▸ Requirement
Where the string "list" appears in a line of the data, show that line.

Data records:
= Beginning of Section =

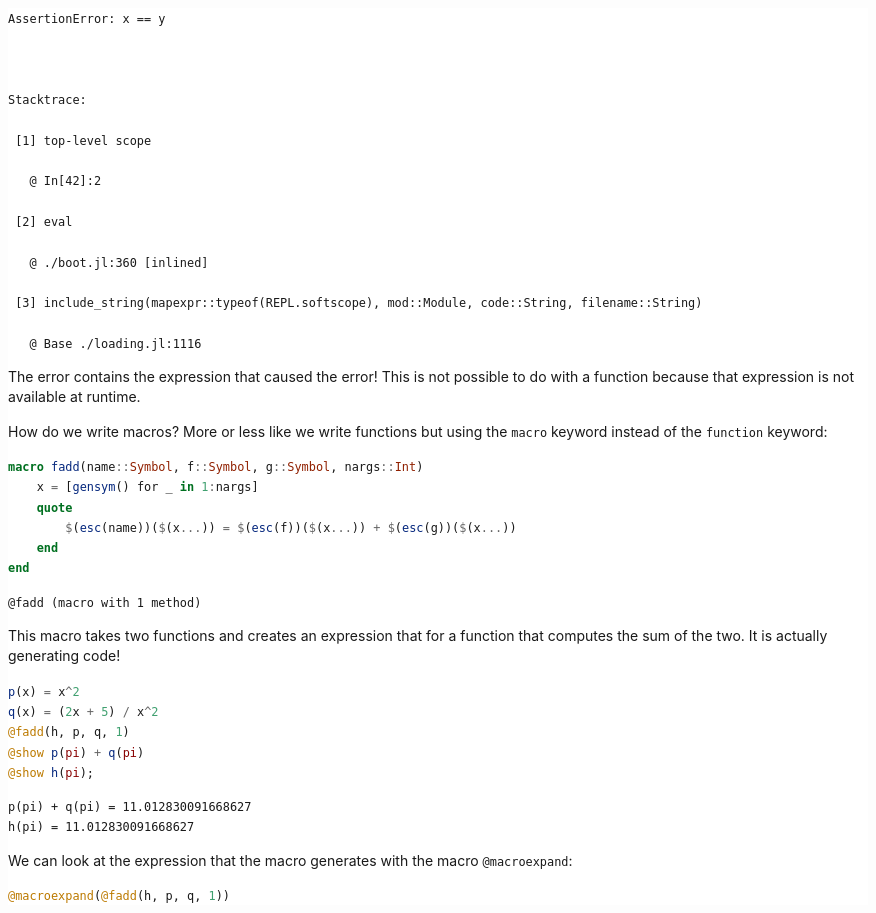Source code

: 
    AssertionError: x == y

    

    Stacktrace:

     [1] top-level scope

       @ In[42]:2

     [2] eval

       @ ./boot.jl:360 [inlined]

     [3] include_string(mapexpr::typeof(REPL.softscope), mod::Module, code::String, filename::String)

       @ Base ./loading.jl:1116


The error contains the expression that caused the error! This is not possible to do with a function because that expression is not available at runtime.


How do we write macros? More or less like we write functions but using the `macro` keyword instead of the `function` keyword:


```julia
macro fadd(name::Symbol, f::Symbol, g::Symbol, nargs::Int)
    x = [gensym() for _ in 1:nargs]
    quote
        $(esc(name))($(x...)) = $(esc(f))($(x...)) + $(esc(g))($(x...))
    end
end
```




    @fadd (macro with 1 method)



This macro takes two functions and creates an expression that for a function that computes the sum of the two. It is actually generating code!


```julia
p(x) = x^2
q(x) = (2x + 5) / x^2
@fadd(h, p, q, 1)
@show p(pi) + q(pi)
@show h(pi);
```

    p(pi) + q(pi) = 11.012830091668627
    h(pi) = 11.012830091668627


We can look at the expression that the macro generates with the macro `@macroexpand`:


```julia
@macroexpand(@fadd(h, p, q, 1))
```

= End of Section =
= Beginning of Section =

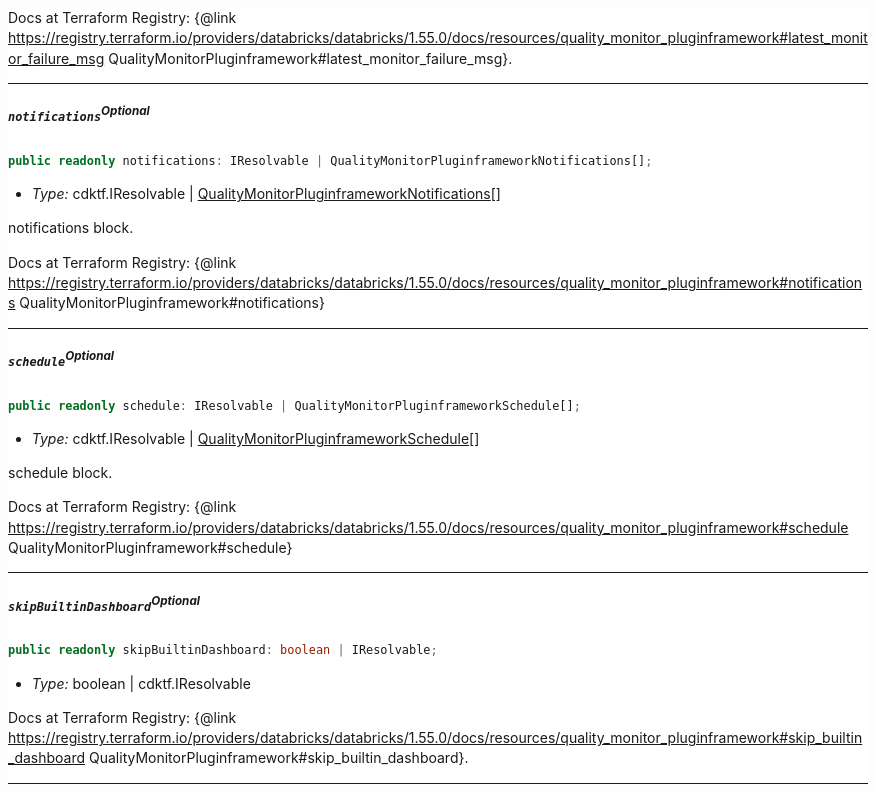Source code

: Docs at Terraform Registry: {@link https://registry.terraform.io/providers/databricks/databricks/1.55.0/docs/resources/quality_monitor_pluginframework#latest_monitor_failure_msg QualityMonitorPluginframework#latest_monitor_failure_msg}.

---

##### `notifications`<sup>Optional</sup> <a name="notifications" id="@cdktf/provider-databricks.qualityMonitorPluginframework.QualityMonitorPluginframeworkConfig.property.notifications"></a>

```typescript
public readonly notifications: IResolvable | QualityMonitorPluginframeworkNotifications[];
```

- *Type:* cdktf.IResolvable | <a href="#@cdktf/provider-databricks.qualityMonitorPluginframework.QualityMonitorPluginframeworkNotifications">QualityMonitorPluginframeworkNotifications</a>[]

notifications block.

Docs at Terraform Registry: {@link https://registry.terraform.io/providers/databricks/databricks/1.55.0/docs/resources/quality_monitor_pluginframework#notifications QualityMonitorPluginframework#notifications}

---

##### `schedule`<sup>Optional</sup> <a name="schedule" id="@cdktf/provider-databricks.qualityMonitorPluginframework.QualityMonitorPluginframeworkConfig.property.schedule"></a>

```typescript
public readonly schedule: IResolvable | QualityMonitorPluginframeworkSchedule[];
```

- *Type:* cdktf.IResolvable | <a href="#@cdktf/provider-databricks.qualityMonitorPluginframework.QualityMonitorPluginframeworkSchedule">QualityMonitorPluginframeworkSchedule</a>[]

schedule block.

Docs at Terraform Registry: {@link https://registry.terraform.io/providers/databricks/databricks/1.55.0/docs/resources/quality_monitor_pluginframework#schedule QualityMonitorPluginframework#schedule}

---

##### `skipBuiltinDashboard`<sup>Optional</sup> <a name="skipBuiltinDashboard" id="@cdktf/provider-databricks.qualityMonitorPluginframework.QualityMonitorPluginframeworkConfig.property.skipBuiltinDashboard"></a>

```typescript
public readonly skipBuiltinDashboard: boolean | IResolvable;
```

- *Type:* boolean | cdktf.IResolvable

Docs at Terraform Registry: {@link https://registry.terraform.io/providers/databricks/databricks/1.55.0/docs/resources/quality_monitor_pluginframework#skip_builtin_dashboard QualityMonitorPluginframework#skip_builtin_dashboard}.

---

= End of Section =
= Beginning of Section =

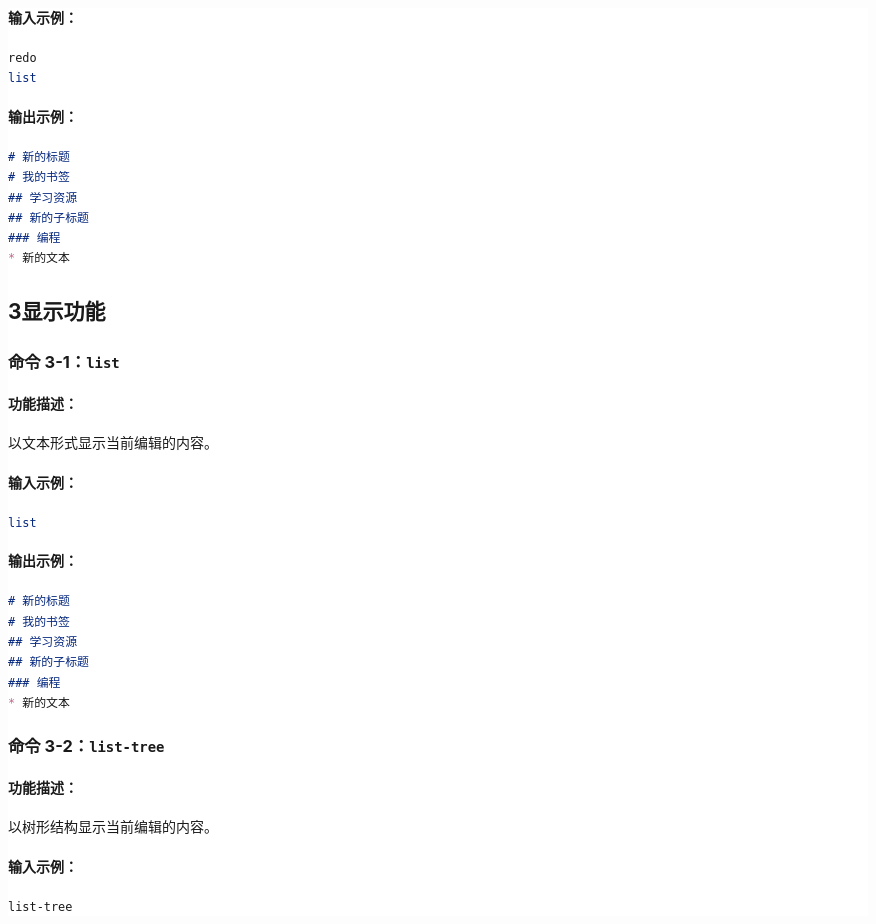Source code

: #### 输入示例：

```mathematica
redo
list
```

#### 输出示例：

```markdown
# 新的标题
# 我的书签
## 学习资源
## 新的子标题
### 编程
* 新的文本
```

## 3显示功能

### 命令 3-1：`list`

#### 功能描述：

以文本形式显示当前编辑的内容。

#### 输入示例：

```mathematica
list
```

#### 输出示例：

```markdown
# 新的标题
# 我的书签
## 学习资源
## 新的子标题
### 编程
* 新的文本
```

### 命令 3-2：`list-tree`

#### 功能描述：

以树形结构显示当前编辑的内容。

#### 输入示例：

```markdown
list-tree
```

= End of Section =

▸ Worked solution
list
### 命令 3-1：`list`
list
### 命令 3-2：`list-tree`
list-tree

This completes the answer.